That Tape! and My Triggered Flood of Shame Memories Starting At Age 6

I felt the over bearing weight of shame that I did not deserve or provoke….Have you ever felt that?


Shame doesn’t really care who’s taking it on, even if it’s not deserved.

When I was asked to write about the Donald Trump media leak of him bragging about sexually assaulting women, I thought it wouldn’t’ be hard to conjure up some opinions on the subject. I am, after all, a woman who has a vagina that could possibly be up for grabs by him, so yes please, I’d like to tell you what I think. However, as I sat down to write about it, my thoughts became all jumbled and messy, and I would begin draft after draft only to erase the whole thing and start over. Why was I having so much trouble writing an objective piece on hearing a man who is running for President of the United States talk so openly about grabbing and kissing women?

I took a long time to sort out my thoughts, and when I finally did, what I discovered was an ocean of bad memories of my own sexual assaults, with the first being when I was six years old. I pushed these memories out of my mind, covered them up with other happier memories, like my wedding day and the birth of my daughter. But now, here they were. All dusty and dirty, occupying space in my mind. So now I guess I have to deal with these feelings. Fuck.

The first memory from when I was a little girl happened around my home by a kid I knew. He didn’t rape me, or molest me, but he did expose his penis to me and grabbed my hand to make me touch it. He was 13.

While I don’t remember many details of what lead up to that event, I do remember the feeling that came over me that I later recognized as shame. For the first time at six years old, I felt the over bearing weight of shame that I did not deserve or provoke. It was thrust upon me and in a span of no more than 10 seconds; this feeling became a part of me, and reared its ugly head a lot over the years.

I felt shame again when I was 10 and a brother of a kid in my school chased me and grabbed my chest really hard, then ran away laughing, and again when I was 19 and a guy in my group of friends pulled down my top to expose my breasts then jammed his hand down my pants, and again when I was in my 20’s and the manager of a fine dining restaurant I worked at for a few years harassed me, sexualized and bullied me so much I started to feel nauseous on the way to work.

When I sit down and define what the feeling of shame actually is for me, it’s a combination of fear that I will somehow be in trouble if I report it or don’t go along with it, that no one will believe me anyway, and that it will automatically be assumed that I did something to provoke this unwanted behavior.

Relationship 911: Unpacking Shame

The ways we perceive the actions of others reflect how we see ourselves.
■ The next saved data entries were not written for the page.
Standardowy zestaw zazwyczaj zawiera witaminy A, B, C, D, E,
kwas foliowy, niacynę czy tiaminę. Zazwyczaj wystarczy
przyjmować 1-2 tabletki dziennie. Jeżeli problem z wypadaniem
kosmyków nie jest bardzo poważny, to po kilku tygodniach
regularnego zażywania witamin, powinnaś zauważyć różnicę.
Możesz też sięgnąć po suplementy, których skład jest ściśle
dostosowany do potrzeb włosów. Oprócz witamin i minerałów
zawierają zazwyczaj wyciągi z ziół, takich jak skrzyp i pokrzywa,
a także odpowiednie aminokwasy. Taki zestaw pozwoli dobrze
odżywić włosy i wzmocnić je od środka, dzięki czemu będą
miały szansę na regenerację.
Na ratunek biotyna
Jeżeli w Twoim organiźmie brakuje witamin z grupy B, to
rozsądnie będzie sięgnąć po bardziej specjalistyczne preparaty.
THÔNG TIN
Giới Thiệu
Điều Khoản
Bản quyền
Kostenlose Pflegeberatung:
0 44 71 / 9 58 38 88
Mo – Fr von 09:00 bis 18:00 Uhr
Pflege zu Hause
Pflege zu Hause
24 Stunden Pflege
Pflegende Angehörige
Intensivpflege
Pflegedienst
I knew I had a problem with shame because of how I’d been treating my partner.


It began innocently enough.

“Are you really going to eat all of that?” I’d ask playfully, as if monitoring his eating would negate my own cravings.

“You did what in high school?” I’d gasp, appalled at whatever crazy anecdote came up. As if I were Mother Theresa.

I was looking at his past under the same negative microscope with which I judged my own. This served to confirm my belief that my mistakes made me a bad person.

Shame was deeply rooted in my relationship history, but I covered it with false bravado, impulsiveness and deflection. Subconsciously, I kept focus away from my own negative qualities by looking for them in others. Even in those I loved.

At the time, I saw this as a positive behavior. I would point to something I saw as a fault in my lover, then actively assert myself in “helping” him fix it. I thought that this made me a good partner. But in truth, I was anything but.

I didn’t know how to love someone without trying to improve him or her somehow – even if my words said otherwise, and even if I didn’t really want to change them. I couldn’t help myself. Judgment, blame and shame were all that I knew, even when life was good.

“Blame is [a] defensive cover-up for shame. Blame maintains the balance in a dysfunctional system when control has broken down.” – John Bradshaw, Healing the Shame that Binds You

I could say that I developed these habits because of my religious upbringing, where love came with conditions. Or I could blame my actions on past relationships, because they all seemed to have been dysfunctional in this way. But to actually solve the problem, I would have to look at the common denominator in these factors: me.

I didn’t know how to love myself without pretense or perfectionism. And because I didn’t take the time to admit this before I entered the relationship, it took a big toll on my partner. I was ruining my life, without even realizing it.

At the time, I was convinced that I was in the right. I believed that caring for people in spite of their shortcomings was the same as unconditional love. The very foundation of my relationships had been poisoned by shame. I acted defensively by default, manifesting of my own deepest fears. I truly loved my partner, but I was doing it wrong.

It took a great deal of therapy, self-reflection and rock bottom moments for me to finally have the guts to look in the mirror and acknowledge the fearful person staring back at me.